*** EXERCISE DATA ***

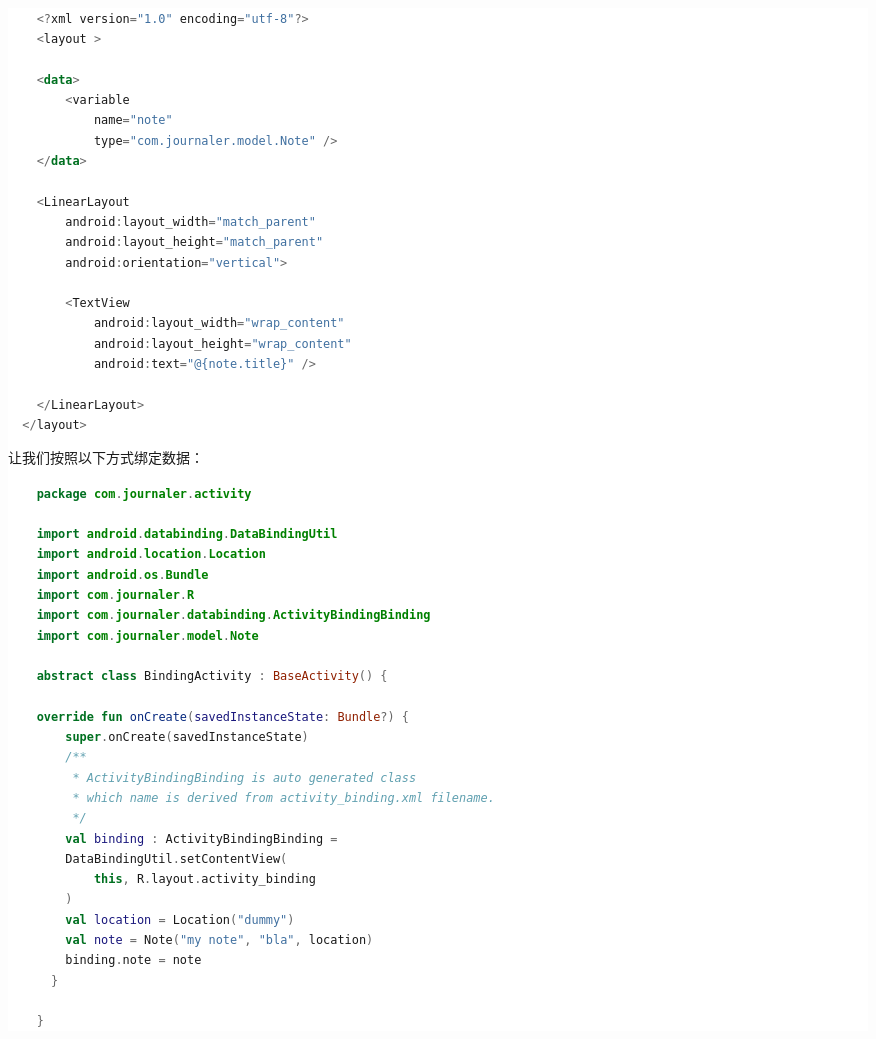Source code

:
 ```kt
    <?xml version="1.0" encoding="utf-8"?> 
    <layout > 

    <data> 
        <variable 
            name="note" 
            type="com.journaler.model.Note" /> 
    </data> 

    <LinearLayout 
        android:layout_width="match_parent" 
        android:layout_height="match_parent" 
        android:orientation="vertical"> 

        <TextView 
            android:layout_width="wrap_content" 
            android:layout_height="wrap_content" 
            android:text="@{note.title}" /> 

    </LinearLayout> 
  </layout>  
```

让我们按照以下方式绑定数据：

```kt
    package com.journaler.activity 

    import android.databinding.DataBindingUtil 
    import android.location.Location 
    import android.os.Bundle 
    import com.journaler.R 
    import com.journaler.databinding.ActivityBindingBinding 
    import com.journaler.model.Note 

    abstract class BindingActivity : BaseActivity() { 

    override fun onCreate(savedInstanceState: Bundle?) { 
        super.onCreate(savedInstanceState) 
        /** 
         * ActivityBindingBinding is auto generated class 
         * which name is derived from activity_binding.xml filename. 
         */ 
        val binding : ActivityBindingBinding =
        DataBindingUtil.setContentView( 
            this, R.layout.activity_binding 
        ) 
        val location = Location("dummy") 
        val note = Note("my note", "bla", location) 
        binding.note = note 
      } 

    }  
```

*** End of EXERCISE DATA ***

Return the records exactly. Don't carry the pictures over.

Source code

:
 ```kt
    <?xml version="1.0" encoding="utf-8"?> 
    <layout > 

    <data> 
        <variable 
            name="note" 
            type="com.journaler.model.Note" /> 
    </data> 

    <LinearLayout 
        android:layout_width="match_parent" 
        android:layout_height="match_parent" 
        android:orientation="vertical"> 

        <TextView 
            android:layout_width="wrap_content" 
            android:layout_height="wrap_content" 
            android:text="@{note.title}" /> 

    </LinearLayout> 
  </layout>  
```

让我们按照以下方式绑定数据：

```kt
    package com.journaler.activity 

    import android.databinding.DataBindingUtil 
    import android.location.Location 
    import android.os.Bundle 
    import com.journaler.R 
    import com.journaler.databinding.ActivityBindingBinding 
    import com.journaler.model.Note 

    abstract class BindingActivity : BaseActivity() { 

    override fun onCreate(savedInstanceState: Bundle?) { 
        super.onCreate(savedInstanceState) 
        /** 
         * ActivityBindingBinding is auto generated class 
         * which name is derived from activity_binding.xml filename. 
         */ 
        val binding : ActivityBindingBinding =
        DataBindingUtil.setContentView( 
            this, R.layout.activity_binding 
        ) 
        val location = Location("dummy") 
        val note = Note("my note", "bla", location) 
        binding.note = note 
      } 

    }  
```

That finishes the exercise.